• Work to be completed:
Among the lines below, copy exactly those from the one with "the following limited" through the one with "What is Renal Tubule", counting both ends.

(Stored data entries)
============================================================
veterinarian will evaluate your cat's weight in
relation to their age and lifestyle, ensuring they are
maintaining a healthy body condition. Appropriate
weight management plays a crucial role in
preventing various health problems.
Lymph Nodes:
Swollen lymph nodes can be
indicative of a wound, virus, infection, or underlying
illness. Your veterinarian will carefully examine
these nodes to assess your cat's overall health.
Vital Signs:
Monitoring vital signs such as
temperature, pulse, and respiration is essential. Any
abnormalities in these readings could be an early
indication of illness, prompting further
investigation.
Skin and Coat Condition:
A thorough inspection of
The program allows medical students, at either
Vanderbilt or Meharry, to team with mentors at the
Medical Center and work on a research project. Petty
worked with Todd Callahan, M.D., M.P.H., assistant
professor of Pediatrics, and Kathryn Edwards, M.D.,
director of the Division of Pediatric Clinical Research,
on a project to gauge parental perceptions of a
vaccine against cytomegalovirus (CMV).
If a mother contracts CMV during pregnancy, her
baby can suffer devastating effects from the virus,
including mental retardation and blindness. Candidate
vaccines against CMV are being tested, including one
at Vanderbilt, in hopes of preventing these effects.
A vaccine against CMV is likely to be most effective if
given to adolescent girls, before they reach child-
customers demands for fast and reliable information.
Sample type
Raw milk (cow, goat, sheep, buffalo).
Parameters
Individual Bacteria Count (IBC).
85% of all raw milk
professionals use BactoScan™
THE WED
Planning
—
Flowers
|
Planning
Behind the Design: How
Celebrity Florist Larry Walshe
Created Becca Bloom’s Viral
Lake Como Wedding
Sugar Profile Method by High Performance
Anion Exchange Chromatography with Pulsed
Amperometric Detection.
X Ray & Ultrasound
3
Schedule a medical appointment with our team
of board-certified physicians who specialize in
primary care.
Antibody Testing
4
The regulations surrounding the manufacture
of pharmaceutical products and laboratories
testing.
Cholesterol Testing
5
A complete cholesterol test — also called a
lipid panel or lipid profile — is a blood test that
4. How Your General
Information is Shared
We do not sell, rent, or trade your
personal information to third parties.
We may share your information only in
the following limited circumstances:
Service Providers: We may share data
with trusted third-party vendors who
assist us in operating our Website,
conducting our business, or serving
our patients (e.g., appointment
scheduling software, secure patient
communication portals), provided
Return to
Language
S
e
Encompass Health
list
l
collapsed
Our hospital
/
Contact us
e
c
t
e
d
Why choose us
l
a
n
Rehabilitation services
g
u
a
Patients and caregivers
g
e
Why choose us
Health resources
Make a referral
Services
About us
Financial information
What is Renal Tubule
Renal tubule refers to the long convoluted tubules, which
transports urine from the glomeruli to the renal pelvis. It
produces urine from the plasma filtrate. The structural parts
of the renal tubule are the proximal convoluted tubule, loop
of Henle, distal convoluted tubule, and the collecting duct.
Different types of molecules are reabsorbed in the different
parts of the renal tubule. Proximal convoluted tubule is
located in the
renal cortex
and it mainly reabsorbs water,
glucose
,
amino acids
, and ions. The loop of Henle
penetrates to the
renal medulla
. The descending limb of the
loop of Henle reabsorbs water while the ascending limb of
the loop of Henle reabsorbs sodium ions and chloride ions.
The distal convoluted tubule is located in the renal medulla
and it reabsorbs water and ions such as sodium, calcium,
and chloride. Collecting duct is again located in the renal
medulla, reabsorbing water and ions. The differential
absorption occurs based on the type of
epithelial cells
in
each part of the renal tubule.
============================================================
• Response area:
the following limited circumstances:
Service Providers: We may share data
with trusted third-party vendors who
assist us in operating our Website,
conducting our business, or serving
our patients (e.g., appointment
scheduling software, secure patient
communication portals), provided
Return to
Language
S
e
Encompass Health
list
l
collapsed
Our hospital
/
Contact us
e
c
t
e
d
Why choose us
l
a
n
Rehabilitation services
g
u
a
Patients and caregivers
g
e
Why choose us
Health resources
Make a referral
Services
About us
Financial information
What is Renal Tubule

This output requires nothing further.